**Job:**
Put the text lines below, from the line with "فروشگاه لوازم آرایشگاهی PRB" to the line with "لوازم جانبی و قطعات یدکی ماشین اصلاح", into a Markdown table with the columns Row No. and Line Text. Number each line and leave out any blank lines.
Start of Extracted information
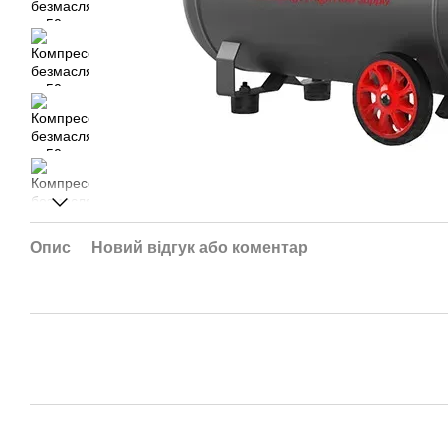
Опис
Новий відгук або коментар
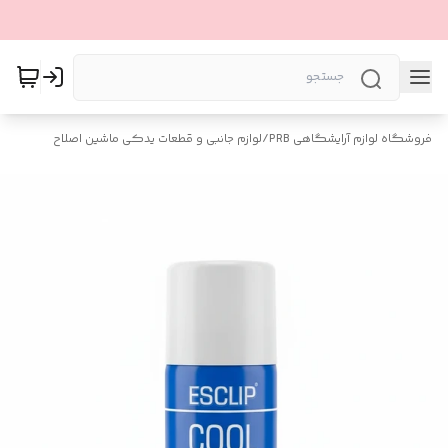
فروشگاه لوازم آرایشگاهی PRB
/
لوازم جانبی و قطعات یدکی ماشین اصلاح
End of Extracted information
Start of Extracted information
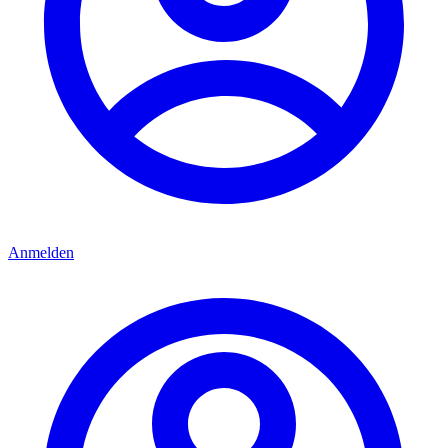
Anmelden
End of Extracted information
**Answer box:**
| Row No. | Line Text |
|---|---|
| 1 | فروشگاه لوازم آرایشگاهی PRB |
| 2 | / |
| 3 | لوازم جانبی و قطعات یدکی ماشین اصلاح |